Insofar as Petitioner is challenging the Board's authority to recommit him for the balance of his original sentence without giving him credit for the period he was at liberty on parole as being in direct conflict with Article 5, section 1 of the Pennsylvania Constitution, his claim is not one that is cognizable in these federal habeas proceedings. In this regard, the habeas statute provides that a federal court cannot entertain a habeas petition on any ground other than that the petitioner is “in custody in violation of the Constitution or laws or treaties of the United States.” 28 U.S.C. § 2254(a). Federal courts cannot grant habeas relief based on violations of state law. Estelle v. McGuire, 502 U.S. 62, 67-68 (1991). Additionally, and important here, federal habeas courts lack authority to review alleged violations of state constitutions. See Reinert v. Larkins, 379 F.3d 76, 94 n.4 (3d Cir. 2004) (“[W]e, as a federal court sitting in habeas jurisdiction, would not have the authority to review a violation of the state constitution.”). As such, any challenge to Petitioner's custody based on this argument is simply not cognizable. See, e.g., Black v. PA Parole Board, 2019 WL 1714478, at *7 (M.D. Pa. Jan. 30, 2019).

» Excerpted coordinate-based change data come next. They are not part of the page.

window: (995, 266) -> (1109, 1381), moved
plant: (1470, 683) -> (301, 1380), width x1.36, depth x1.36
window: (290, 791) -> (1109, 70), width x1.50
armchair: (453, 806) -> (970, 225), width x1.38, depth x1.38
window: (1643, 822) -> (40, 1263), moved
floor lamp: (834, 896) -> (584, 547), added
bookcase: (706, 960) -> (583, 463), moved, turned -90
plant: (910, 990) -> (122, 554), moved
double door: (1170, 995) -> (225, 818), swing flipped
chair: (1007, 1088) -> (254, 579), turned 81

Nevertheless, this Court notes that this argument has been specifically rejected by the Pennsylvania Supreme Court. In Young v. Com. Bd. of Prob. and Parole, 409 A.2d 843 (Pa. 1979), the court explained that the Board's recalculation of a parole violator's maximum sentence is not a modification of his judicially imposed sentence, but instead a requirement that he serve his entire original sentence. It therefore held that the Board's power to deny credit for “street time” is “not an encroachment upon the judicial sentencing power.” Id. at 848. Indeed, the Commonwealth Court has repeatedly cited to and relied on Young when denying the same separation of powers challenge brought by convicted parole violators. See e.g., Edmondson v. Pennsylvania Parole Bd., 2022 WL 2713204, at *2 (Pa. Commw. Ct. July 13, 2022) (“It is well settled that the Parole Board does not violate the separation of powers doctrine when it recalculates a [convicted parole violator's] maximum sentence date.”).

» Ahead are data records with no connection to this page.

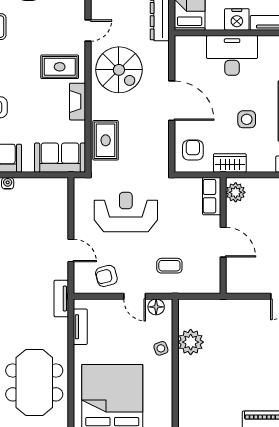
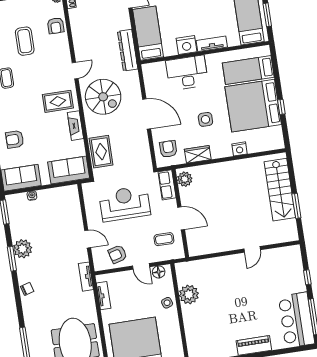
plant: (236, 192) -> (185, 179), moved
row of seats: (212, 196) -> (167, 185), moved
wall: (223, 236) -> (180, 213), moved
door: (223, 242) -> (181, 218), moved

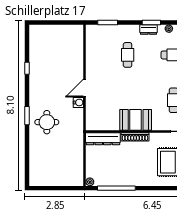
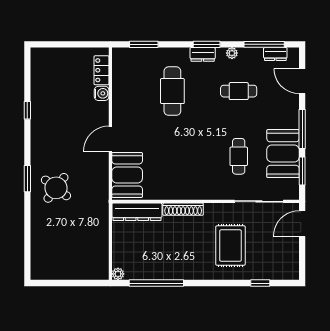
locker: (78, 41) -> (102, 70), added
cafe table: (128, 55) -> (172, 91), width x1.37, depth x1.35
water cooler: (78, 102) -> (102, 93), moved
booth: (136, 120) -> (127, 175), moved, turned 90
round table: (47, 122) -> (56, 188), turned 37

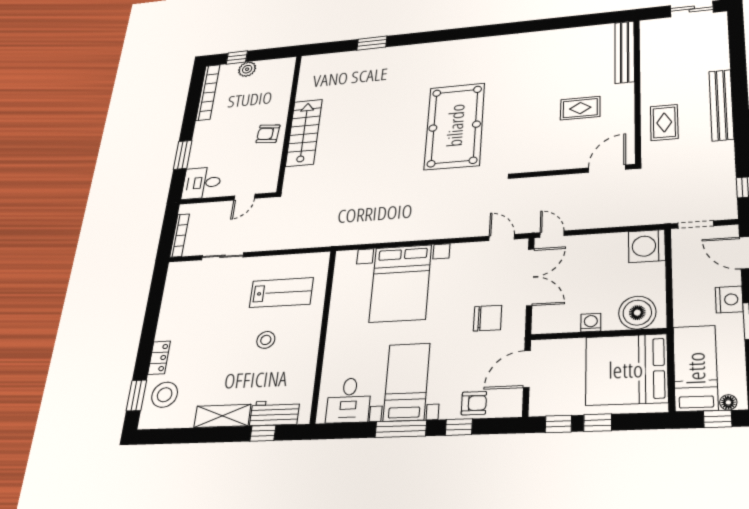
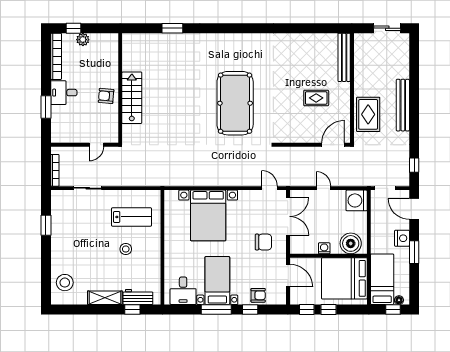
rug: (664, 122) -> (368, 114), width x1.36, depth x1.43
desk: (202, 183) -> (64, 93), moved
door: (552, 234) -> (324, 188), moved
locker: (159, 358) -> (56, 258), removed
door: (527, 369) -> (288, 276), swing flipped
window: (136, 395) -> (46, 225), moved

Here, the Board properly recalculated Petitioner's maximum sentence date when he was recommitted as a convicted parole violator, see ECF No. 13-1 at 30-32, and in denying Petitioner credit for time spent at liberty on parole the Board did not extend or modify Petitioner's judicially imposed sentence. Rather, the recalculated sentence date required that he serve the remainder of his original sentence. As such, the Board acted within its authority and there was no usurpation of the judicial function of sentencing.

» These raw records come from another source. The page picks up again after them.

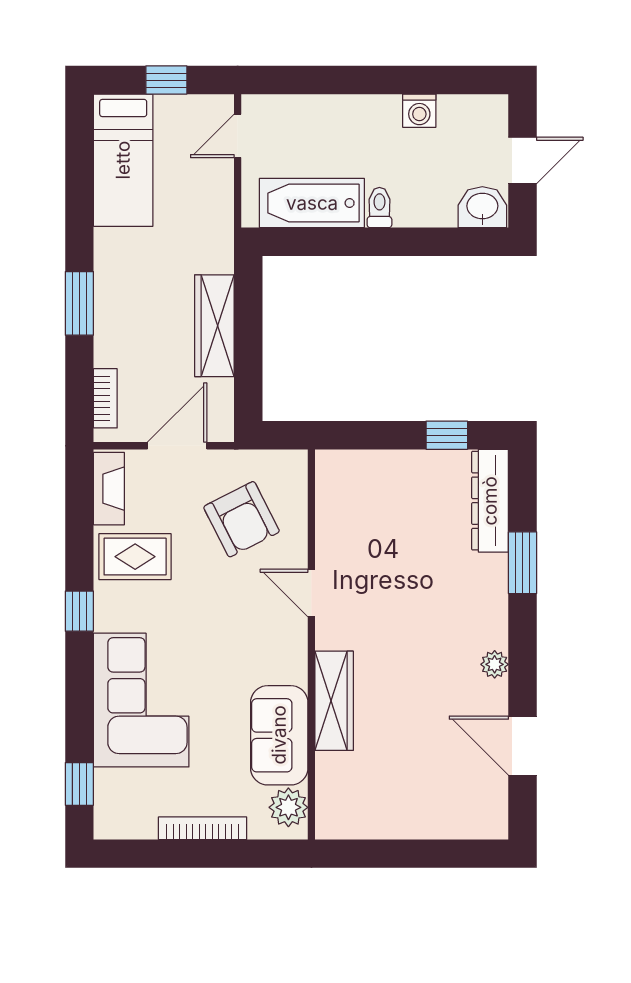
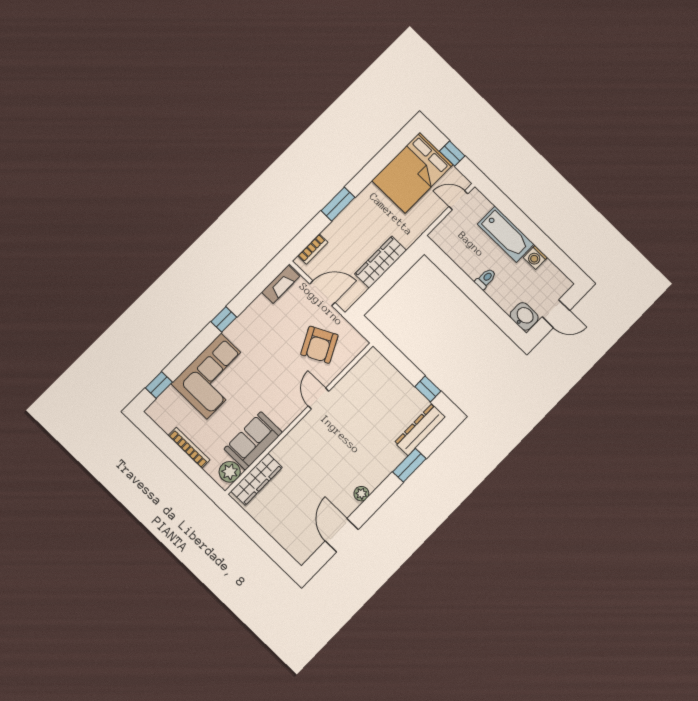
bed: (123, 160) -> (412, 173), width x1.50
bathtub: (312, 203) -> (506, 234), moved, turned 180
rug: (135, 557) -> (265, 319), removed
wardrobe: (334, 701) -> (257, 479), moved

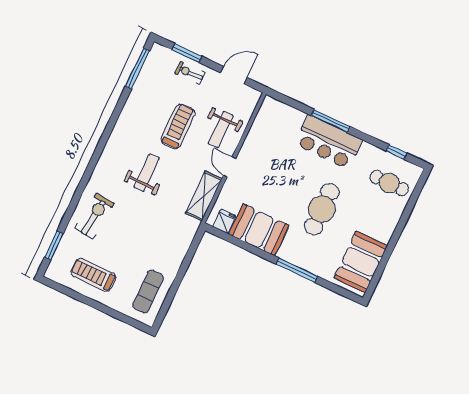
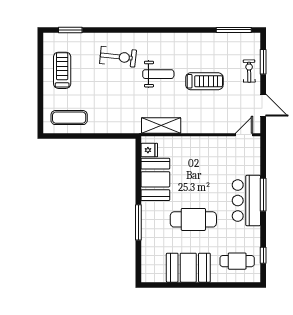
weight bench: (221, 129) -> (217, 114), removed
door: (230, 167) -> (244, 135), moved
cafe table: (389, 183) -> (237, 261), turned 90
exercise bike: (95, 216) -> (118, 57), moved
booth: (361, 262) -> (188, 268), moved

C. Certificate of Appealability
AEDPA codified standards governing issuance of a certificate of appealability for appellate review of a district court's disposition of a habeas petition. It provides that “[u]nless a circuit justice or judge issues a certificate of appealability, an appeal may not be taken to the court of appeals form . . . the final order in a habeas corpus proceeding in which the detention complained of arises out of process issued by the State court[.]” 28 U.S.C. § 2253(c)(1)(A). It also provides that “[a] certificate of appealability may issue . . . only if the applicant has made a substantial showing of the denial of a constitutional right.” Id. § 2253(c)(2).
Petitioner has not met the requisite showing for the issuance of a certificate of appealability. A separate Order will issue.